Transcribe word for word the lines below from the line with "left eye: (851, 272)" through the line with "left hip: (97, 383)", ends included.

Exercise data section start

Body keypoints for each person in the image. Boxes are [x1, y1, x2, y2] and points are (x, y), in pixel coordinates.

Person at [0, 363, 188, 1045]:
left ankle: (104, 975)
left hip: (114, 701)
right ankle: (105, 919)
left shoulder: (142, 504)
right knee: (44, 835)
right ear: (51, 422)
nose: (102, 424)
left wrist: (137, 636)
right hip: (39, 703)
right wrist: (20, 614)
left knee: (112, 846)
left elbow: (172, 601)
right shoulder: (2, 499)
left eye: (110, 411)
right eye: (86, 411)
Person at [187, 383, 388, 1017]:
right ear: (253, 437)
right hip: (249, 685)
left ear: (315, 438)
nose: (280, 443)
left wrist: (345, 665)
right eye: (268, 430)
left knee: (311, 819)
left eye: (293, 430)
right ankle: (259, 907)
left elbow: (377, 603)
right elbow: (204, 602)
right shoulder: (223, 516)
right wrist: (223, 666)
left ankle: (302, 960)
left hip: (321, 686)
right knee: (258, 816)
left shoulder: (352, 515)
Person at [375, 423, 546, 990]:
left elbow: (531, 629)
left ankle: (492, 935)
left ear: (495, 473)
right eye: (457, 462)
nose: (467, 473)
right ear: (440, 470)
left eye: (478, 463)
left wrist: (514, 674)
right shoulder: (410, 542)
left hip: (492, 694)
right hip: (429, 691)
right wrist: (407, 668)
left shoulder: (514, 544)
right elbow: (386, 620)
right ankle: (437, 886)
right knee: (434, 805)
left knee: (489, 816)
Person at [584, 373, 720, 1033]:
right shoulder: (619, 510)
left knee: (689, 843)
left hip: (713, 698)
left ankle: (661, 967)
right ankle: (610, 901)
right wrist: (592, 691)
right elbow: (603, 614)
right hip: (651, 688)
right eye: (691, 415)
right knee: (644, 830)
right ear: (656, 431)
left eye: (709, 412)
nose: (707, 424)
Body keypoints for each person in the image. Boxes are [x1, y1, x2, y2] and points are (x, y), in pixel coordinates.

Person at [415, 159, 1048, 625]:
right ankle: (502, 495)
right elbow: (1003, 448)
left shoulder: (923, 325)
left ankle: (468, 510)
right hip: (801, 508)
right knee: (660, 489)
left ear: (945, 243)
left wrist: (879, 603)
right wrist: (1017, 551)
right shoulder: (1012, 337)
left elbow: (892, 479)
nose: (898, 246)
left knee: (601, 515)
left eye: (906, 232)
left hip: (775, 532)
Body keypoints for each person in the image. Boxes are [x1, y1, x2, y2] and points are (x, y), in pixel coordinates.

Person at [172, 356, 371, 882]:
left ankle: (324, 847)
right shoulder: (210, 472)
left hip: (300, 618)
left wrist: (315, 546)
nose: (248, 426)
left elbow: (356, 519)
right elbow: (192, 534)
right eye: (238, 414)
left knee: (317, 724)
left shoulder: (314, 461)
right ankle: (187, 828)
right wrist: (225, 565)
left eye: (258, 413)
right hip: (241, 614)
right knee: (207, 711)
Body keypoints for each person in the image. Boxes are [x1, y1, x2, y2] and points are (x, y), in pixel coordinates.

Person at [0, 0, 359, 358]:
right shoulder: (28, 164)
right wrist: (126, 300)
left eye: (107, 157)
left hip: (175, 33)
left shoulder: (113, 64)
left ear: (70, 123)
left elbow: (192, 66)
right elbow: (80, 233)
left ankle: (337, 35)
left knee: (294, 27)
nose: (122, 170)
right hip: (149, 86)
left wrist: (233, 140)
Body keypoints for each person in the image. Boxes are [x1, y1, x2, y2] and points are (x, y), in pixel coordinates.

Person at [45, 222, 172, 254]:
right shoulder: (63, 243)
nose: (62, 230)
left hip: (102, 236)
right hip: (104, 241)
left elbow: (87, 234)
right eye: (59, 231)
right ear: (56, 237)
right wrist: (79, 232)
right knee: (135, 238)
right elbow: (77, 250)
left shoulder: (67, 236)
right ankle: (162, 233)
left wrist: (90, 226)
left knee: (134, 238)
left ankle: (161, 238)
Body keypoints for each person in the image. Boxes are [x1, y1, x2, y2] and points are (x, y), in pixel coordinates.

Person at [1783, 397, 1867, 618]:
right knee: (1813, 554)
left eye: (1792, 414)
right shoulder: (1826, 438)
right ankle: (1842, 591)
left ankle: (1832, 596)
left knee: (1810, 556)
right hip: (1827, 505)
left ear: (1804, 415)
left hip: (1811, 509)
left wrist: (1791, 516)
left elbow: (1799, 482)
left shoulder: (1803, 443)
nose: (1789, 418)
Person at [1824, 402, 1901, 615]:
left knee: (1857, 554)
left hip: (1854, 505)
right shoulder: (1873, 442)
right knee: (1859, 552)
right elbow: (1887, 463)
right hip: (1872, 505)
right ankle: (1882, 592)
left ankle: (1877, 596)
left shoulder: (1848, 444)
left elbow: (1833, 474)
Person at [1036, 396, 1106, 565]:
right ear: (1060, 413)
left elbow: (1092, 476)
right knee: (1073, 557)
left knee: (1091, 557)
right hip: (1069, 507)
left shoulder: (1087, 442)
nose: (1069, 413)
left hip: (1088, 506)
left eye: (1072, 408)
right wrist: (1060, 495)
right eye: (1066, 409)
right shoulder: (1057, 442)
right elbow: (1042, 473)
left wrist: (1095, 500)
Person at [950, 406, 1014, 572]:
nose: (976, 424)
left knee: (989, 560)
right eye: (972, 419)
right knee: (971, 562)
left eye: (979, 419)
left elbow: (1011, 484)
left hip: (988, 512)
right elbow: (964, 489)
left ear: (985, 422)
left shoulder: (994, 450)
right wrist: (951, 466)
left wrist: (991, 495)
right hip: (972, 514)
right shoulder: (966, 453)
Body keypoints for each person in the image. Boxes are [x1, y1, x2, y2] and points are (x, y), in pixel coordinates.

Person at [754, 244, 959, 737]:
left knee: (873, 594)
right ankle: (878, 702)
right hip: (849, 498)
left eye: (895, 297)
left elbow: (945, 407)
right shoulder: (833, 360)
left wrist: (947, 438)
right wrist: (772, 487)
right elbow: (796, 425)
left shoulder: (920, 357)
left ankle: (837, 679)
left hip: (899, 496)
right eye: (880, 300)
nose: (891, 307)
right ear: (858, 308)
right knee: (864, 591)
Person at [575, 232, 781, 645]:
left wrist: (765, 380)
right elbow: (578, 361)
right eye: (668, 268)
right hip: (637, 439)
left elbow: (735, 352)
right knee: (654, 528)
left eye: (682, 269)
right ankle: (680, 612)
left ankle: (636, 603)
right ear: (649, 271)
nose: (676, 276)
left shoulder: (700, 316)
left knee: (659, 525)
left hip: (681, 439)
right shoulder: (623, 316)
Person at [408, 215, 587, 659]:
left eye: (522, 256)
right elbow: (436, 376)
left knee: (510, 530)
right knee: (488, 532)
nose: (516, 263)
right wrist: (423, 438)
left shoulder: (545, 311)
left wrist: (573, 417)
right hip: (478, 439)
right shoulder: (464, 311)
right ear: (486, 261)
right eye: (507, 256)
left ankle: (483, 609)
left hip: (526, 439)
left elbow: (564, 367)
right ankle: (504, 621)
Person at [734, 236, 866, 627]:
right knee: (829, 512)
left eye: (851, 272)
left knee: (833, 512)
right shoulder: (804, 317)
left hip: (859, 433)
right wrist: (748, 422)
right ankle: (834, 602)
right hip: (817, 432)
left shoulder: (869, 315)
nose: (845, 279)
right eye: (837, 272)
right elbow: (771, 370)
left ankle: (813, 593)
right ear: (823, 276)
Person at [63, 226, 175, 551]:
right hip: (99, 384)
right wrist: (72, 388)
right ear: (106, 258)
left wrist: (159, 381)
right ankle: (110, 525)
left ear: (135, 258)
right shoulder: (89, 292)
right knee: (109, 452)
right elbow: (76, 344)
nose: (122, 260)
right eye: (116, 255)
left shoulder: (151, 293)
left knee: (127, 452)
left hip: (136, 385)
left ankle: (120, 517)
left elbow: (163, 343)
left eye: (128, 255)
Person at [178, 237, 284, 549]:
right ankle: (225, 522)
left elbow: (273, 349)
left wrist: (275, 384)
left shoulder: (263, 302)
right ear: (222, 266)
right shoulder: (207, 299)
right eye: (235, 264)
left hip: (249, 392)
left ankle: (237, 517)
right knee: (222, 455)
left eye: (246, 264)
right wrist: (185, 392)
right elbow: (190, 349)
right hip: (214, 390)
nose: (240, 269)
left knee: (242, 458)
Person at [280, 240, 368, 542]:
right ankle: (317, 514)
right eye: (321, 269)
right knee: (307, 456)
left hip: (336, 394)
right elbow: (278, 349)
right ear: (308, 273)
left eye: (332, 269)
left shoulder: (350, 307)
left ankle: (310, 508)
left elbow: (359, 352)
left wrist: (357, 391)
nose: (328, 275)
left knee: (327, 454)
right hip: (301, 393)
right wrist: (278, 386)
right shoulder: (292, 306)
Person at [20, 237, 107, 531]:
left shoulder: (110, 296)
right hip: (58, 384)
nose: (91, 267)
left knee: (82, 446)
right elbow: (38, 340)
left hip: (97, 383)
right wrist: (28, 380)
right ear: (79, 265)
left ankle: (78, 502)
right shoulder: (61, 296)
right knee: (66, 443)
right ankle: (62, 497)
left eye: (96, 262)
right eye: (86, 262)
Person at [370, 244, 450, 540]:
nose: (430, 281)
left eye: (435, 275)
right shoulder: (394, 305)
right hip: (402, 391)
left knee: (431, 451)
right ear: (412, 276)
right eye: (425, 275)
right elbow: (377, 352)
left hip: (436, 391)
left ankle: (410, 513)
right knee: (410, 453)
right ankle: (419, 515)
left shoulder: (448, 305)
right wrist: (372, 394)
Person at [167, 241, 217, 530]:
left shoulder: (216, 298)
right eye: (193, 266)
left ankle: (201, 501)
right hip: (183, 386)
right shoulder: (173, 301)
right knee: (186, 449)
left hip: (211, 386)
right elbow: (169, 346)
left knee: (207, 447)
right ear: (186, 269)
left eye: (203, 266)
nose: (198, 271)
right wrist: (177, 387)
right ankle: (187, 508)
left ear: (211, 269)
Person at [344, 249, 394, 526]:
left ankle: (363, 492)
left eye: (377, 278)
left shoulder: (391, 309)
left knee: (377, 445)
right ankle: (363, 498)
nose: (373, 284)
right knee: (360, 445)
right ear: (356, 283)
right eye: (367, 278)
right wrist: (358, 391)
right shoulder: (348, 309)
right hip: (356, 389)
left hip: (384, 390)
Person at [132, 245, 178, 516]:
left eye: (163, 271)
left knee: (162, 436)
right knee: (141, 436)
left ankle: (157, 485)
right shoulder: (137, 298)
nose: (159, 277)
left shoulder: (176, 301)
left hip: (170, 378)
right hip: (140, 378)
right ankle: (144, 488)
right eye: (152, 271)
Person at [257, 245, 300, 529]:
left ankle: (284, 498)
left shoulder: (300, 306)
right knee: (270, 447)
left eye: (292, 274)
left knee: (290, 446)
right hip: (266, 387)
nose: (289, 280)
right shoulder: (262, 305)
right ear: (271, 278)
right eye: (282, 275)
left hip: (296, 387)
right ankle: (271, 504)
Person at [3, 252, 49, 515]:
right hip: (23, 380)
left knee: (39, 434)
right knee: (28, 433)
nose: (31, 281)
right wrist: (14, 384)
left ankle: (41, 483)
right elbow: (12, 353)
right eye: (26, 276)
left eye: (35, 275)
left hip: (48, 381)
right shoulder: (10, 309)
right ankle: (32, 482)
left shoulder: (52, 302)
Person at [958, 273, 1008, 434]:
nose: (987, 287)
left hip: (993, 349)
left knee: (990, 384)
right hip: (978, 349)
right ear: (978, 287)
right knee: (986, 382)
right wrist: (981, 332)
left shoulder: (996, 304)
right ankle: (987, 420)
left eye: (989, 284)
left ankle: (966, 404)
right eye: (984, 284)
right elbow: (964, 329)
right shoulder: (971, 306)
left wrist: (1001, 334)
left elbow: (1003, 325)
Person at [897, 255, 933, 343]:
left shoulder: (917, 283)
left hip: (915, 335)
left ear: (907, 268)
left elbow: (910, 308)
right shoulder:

Exercise data section end

Written answer ▸
left eye: (851, 272)
left knee: (833, 512)
right shoulder: (804, 317)
left hip: (859, 433)
right wrist: (748, 422)
right ankle: (834, 602)
right hip: (817, 432)
left shoulder: (869, 315)
nose: (845, 279)
right eye: (837, 272)
right elbow: (771, 370)
left ankle: (813, 593)
right ear: (823, 276)
Person at [63, 226, 175, 551]:
right hip: (99, 384)
right wrist: (72, 388)
right ear: (106, 258)
left wrist: (159, 381)
right ankle: (110, 525)
left ear: (135, 258)
right shoulder: (89, 292)
right knee: (109, 452)
right elbow: (76, 344)
nose: (122, 260)
right eye: (116, 255)
left shoulder: (151, 293)
left knee: (127, 452)
left hip: (136, 385)
left ankle: (120, 517)
left elbow: (163, 343)
left eye: (128, 255)
Person at [178, 237, 284, 549]:
right ankle: (225, 522)
left elbow: (273, 349)
left wrist: (275, 384)
left shoulder: (263, 302)
right ear: (222, 266)
right shoulder: (207, 299)
right eye: (235, 264)
left hip: (249, 392)
left ankle: (237, 517)
right knee: (222, 455)
left eye: (246, 264)
right wrist: (185, 392)
right elbow: (190, 349)
right hip: (214, 390)
nose: (240, 269)
left knee: (242, 458)
Person at [280, 240, 368, 542]:
right ankle: (317, 514)
right eye: (321, 269)
right knee: (307, 456)
left hip: (336, 394)
right elbow: (278, 349)
right ear: (308, 273)
left eye: (332, 269)
left shoulder: (350, 307)
left ankle: (310, 508)
left elbow: (359, 352)
left wrist: (357, 391)
nose: (328, 275)
left knee: (327, 454)
right hip: (301, 393)
right wrist: (278, 386)
right shoulder: (292, 306)
Person at [20, 237, 107, 531]:
left shoulder: (110, 296)
right hip: (58, 384)
nose: (91, 267)
left knee: (82, 446)
right elbow: (38, 340)
left hip: (97, 383)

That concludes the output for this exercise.